(Data extracted from a collection)
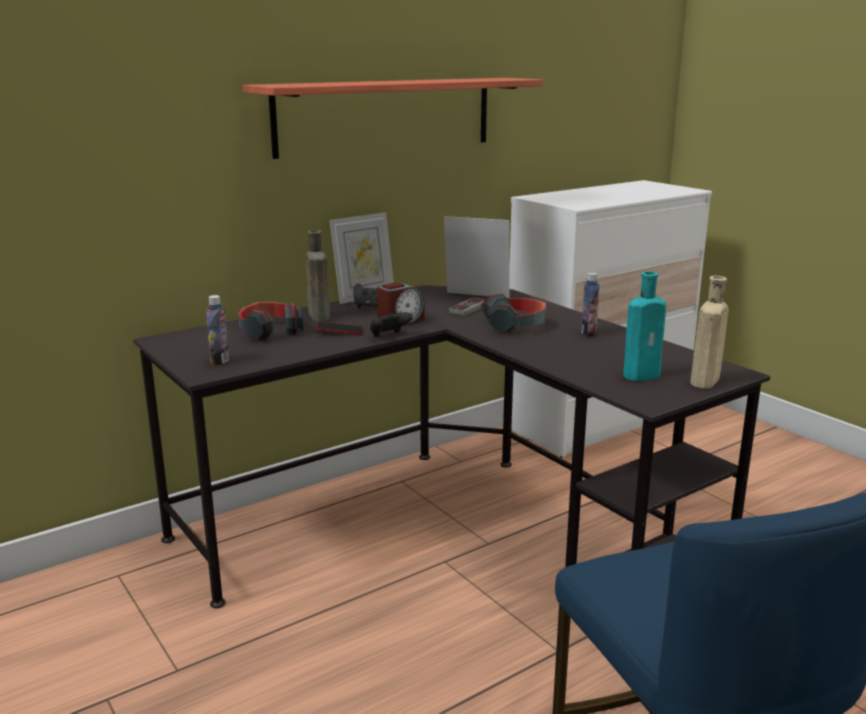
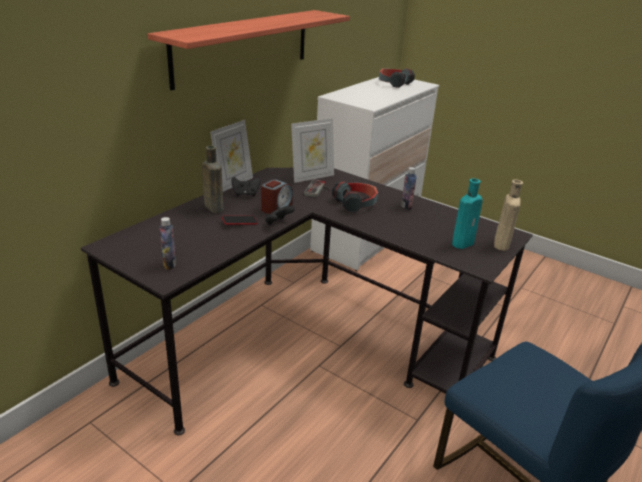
camera: 20 degrees left, 10 degrees up
headphones [238,302,303,341] -> headphones moved to [379,68,415,88]
picture frame [444,216,510,298] -> picture frame turned 150 degrees clockwise [291,118,334,183]

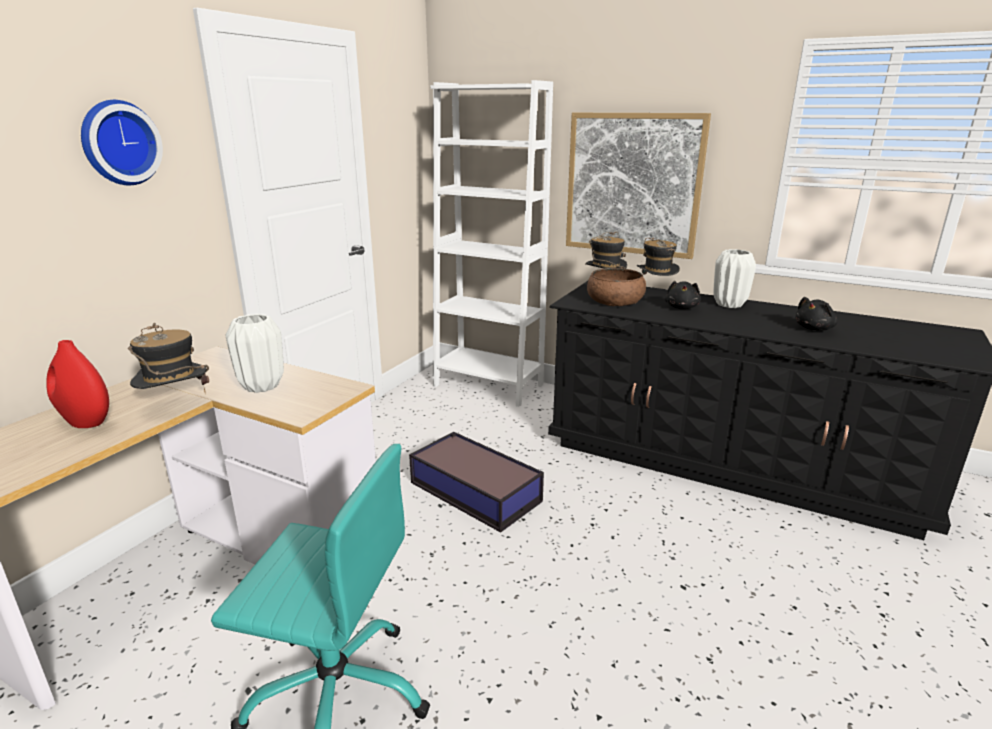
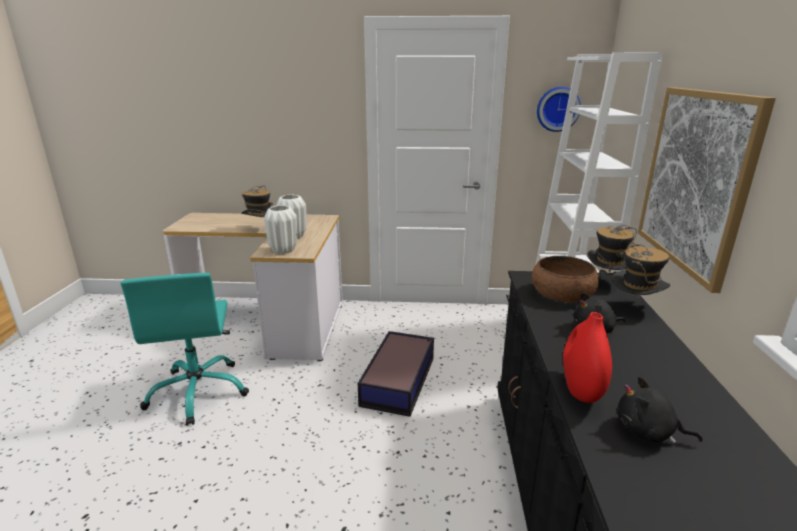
camera: 65 degrees right, 0 degrees up
red vase [46,340,109,428] -> red vase moved to [563,312,612,403]
wall clock [81,100,163,185] -> wall clock moved to [537,87,581,132]
white vase [713,249,756,308] -> white vase moved to [264,205,297,254]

● PROBLEM DETAILS
Among the lines above, return each one holding the string "moved".

● ANSWER SPACE
headphones [238,302,303,341] -> headphones moved to [379,68,415,88]
red vase [46,340,109,428] -> red vase moved to [563,312,612,403]
wall clock [81,100,163,185] -> wall clock moved to [537,87,581,132]
white vase [713,249,756,308] -> white vase moved to [264,205,297,254]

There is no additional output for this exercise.